→ DATA PROVIDED:
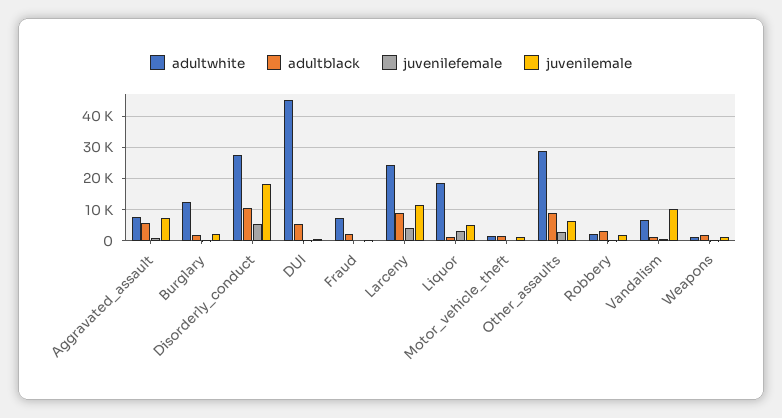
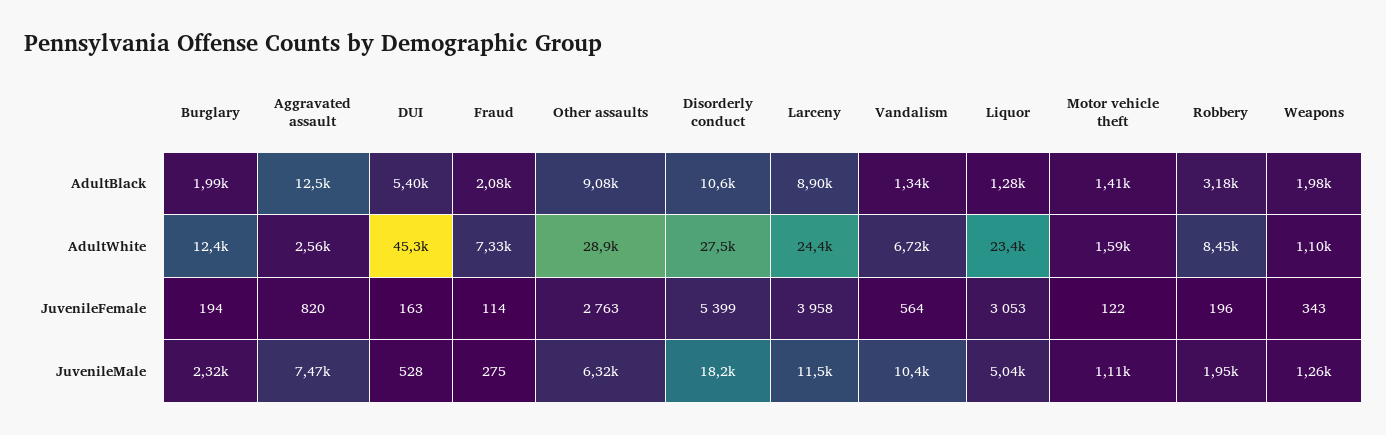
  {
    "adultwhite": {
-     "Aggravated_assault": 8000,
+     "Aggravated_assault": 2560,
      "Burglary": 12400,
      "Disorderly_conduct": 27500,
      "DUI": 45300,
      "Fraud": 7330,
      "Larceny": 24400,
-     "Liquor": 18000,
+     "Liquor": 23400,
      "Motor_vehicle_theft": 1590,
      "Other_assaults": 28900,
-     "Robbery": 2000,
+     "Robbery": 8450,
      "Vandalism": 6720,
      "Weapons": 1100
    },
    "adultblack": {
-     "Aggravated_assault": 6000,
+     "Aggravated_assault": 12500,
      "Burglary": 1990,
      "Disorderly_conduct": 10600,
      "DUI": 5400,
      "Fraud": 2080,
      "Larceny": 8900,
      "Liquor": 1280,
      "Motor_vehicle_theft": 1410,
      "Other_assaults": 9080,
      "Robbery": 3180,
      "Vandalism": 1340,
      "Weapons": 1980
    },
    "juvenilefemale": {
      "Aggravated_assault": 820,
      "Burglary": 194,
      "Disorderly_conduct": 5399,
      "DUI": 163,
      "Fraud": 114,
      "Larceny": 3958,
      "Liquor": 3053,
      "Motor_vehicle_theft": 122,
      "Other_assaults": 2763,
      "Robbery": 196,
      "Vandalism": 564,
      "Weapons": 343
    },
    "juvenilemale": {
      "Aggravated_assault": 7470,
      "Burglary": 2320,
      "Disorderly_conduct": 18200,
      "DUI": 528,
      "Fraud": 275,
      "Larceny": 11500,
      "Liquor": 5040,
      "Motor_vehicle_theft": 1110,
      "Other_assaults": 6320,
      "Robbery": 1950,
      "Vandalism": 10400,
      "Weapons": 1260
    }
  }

--

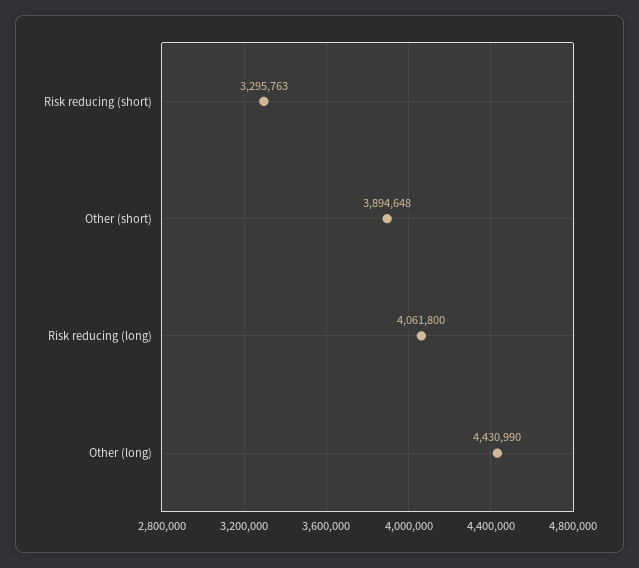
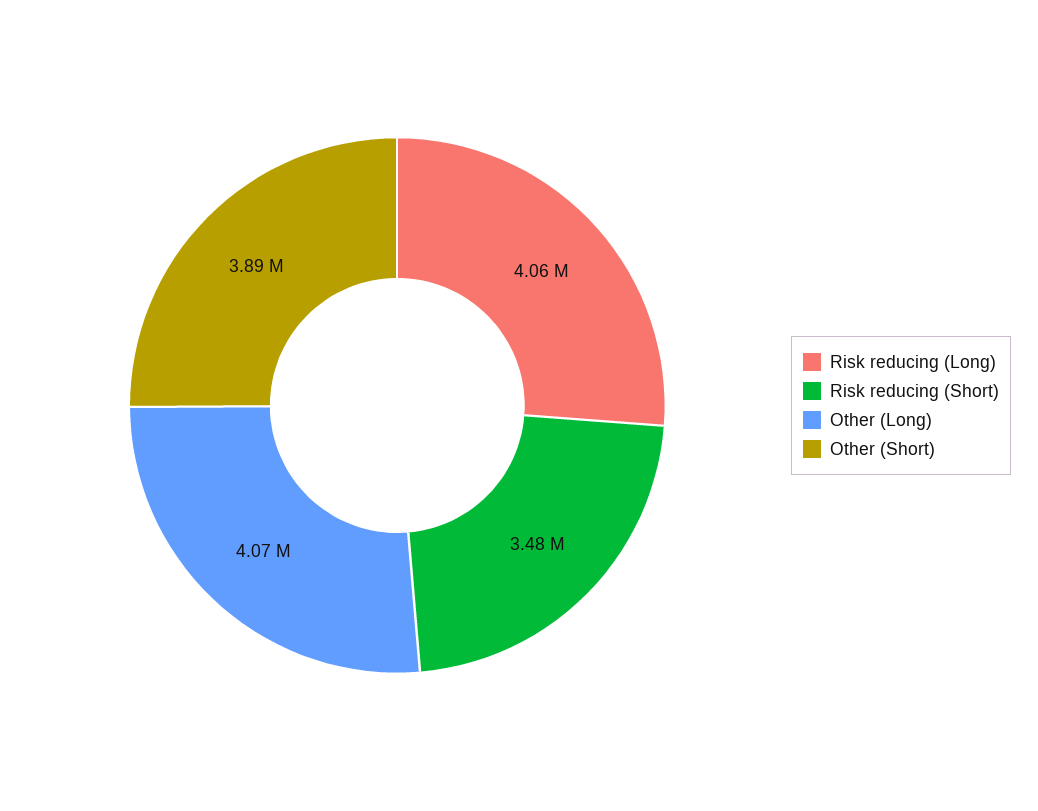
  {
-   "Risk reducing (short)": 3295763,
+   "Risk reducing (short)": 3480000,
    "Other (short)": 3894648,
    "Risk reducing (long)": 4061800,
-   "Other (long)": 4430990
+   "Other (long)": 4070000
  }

---

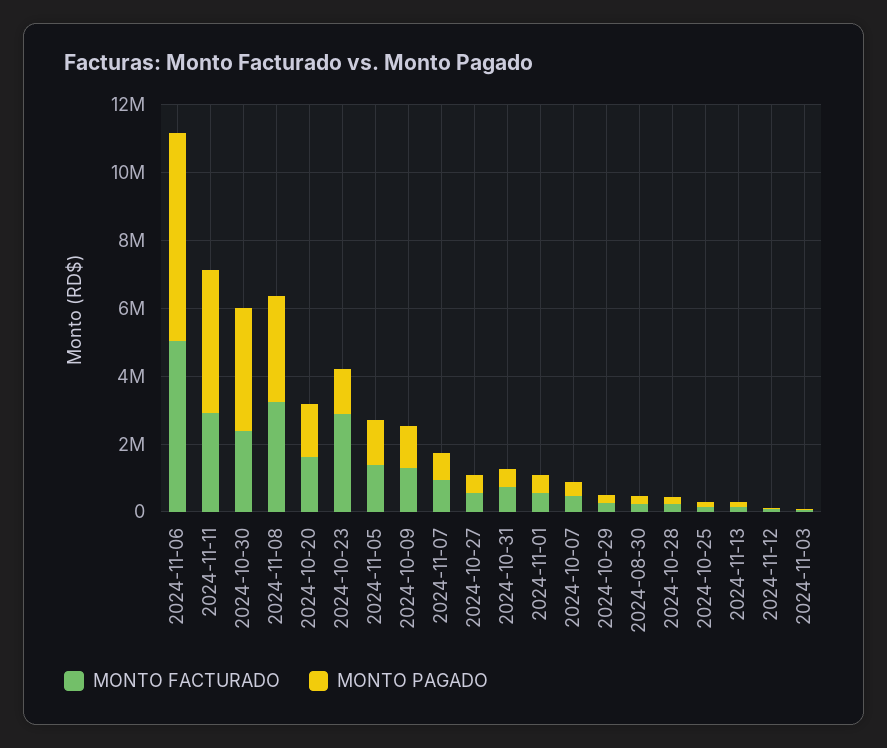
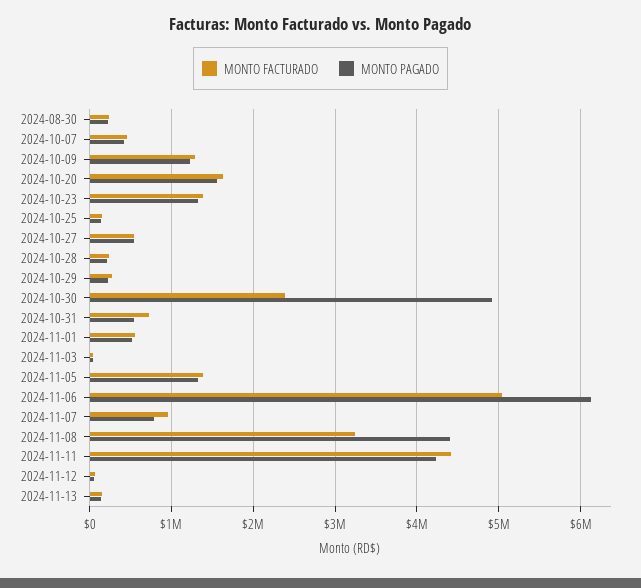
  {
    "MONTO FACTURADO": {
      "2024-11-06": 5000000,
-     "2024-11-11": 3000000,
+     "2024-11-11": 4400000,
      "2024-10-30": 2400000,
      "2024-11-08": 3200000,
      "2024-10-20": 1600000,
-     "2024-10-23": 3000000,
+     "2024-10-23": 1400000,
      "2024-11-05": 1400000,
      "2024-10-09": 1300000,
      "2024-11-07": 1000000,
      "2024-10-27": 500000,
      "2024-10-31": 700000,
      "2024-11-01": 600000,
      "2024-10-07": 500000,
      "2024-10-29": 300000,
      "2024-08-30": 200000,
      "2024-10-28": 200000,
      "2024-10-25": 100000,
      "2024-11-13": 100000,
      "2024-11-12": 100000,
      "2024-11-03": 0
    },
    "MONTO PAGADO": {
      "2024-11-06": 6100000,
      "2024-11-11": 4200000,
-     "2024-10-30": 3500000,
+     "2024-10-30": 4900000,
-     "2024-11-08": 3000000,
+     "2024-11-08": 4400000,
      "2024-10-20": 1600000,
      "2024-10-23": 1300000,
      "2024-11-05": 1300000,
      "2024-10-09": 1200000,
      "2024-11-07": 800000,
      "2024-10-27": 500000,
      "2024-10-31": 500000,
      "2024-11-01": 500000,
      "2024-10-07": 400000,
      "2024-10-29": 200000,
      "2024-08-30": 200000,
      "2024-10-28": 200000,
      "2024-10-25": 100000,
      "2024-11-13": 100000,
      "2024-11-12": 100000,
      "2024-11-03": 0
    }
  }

→ YOUR TASK: Using the records above, say how many lines include the string "Robbery". Only the number is wanted.

→ EXERCISE ANSWER: 5